Exercise aim →
Update the entries starting with the line that contains "Which range on" and going on through the line that contains "-3.0 to -1.4", replacing "tallest" with "highest" and keeping everything else the same.

Exercise data →
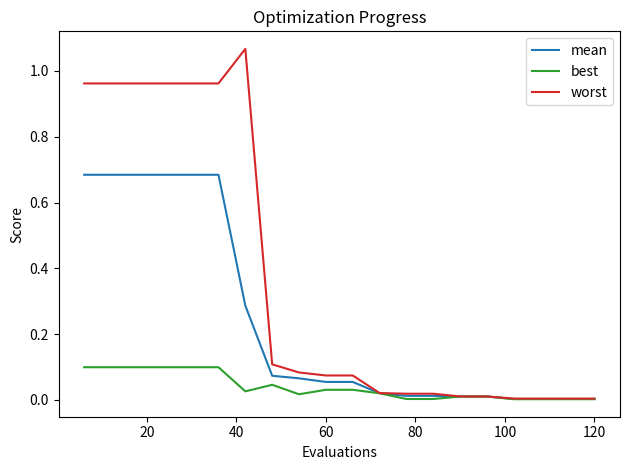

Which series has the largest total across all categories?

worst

==

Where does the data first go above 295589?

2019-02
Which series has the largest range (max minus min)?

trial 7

--

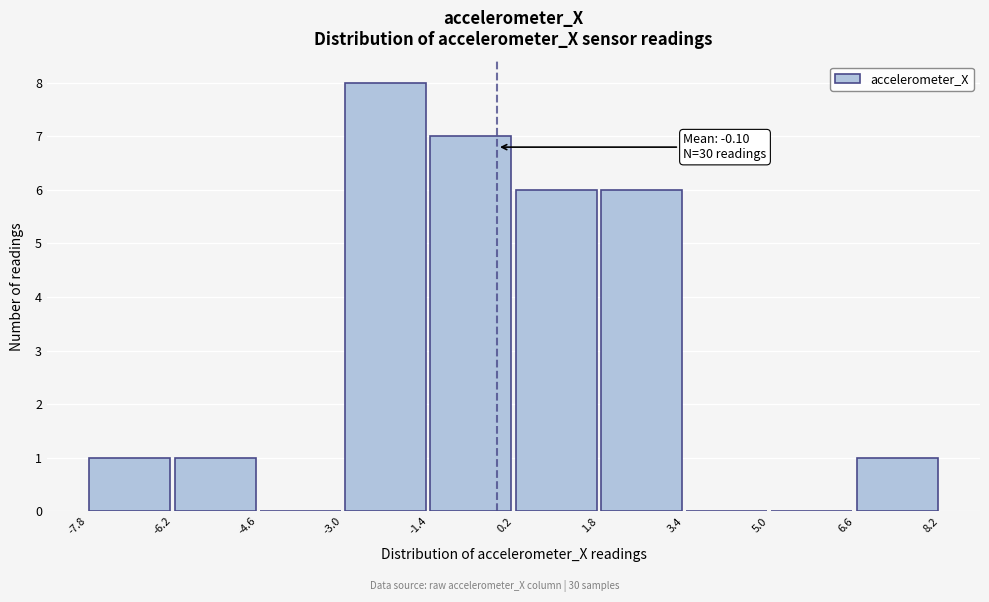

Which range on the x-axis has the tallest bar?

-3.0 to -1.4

Output of the exercise →
Which range on the x-axis has the highest bar?

-3.0 to -1.4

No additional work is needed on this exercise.